### PROVIDED ENTRIES

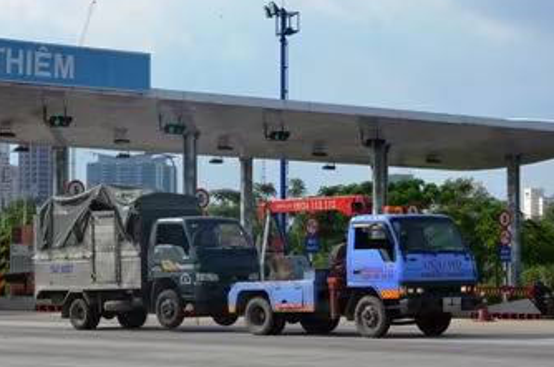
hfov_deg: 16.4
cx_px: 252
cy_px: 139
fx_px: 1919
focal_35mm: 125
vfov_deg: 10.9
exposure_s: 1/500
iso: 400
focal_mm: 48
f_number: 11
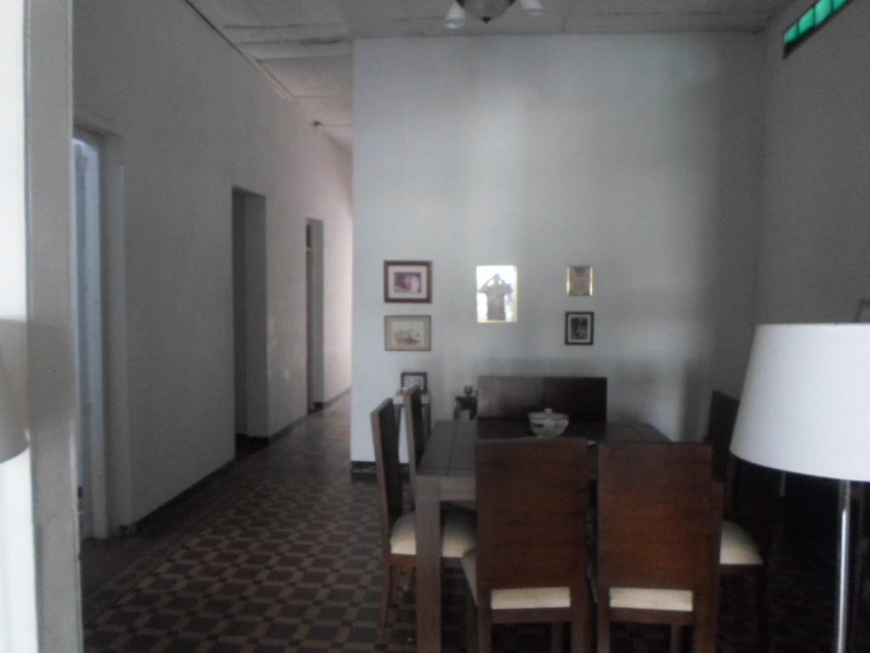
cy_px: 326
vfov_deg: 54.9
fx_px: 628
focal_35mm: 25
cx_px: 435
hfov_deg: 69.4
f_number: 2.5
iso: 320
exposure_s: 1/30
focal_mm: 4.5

==

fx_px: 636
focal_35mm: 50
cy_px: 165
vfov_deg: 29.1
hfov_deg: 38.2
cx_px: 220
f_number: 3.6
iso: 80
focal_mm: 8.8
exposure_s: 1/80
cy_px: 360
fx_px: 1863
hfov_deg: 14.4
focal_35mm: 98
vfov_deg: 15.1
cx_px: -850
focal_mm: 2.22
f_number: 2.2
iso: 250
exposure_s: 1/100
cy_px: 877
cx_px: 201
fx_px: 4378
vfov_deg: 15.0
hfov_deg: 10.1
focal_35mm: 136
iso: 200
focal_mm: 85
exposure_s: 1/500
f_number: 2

### WORK INSTRUCTIONS
Write out exactly the lines above between the one with "hfov_deg: 16.4" and the one with "focal_mm: 4.5", inclusive, with pictures left out.

### EXERCISE RESULT
hfov_deg: 16.4
cx_px: 252
cy_px: 139
fx_px: 1919
focal_35mm: 125
vfov_deg: 10.9
exposure_s: 1/500
iso: 400
focal_mm: 48
f_number: 11
cy_px: 326
vfov_deg: 54.9
fx_px: 628
focal_35mm: 25
cx_px: 435
hfov_deg: 69.4
f_number: 2.5
iso: 320
exposure_s: 1/30
focal_mm: 4.5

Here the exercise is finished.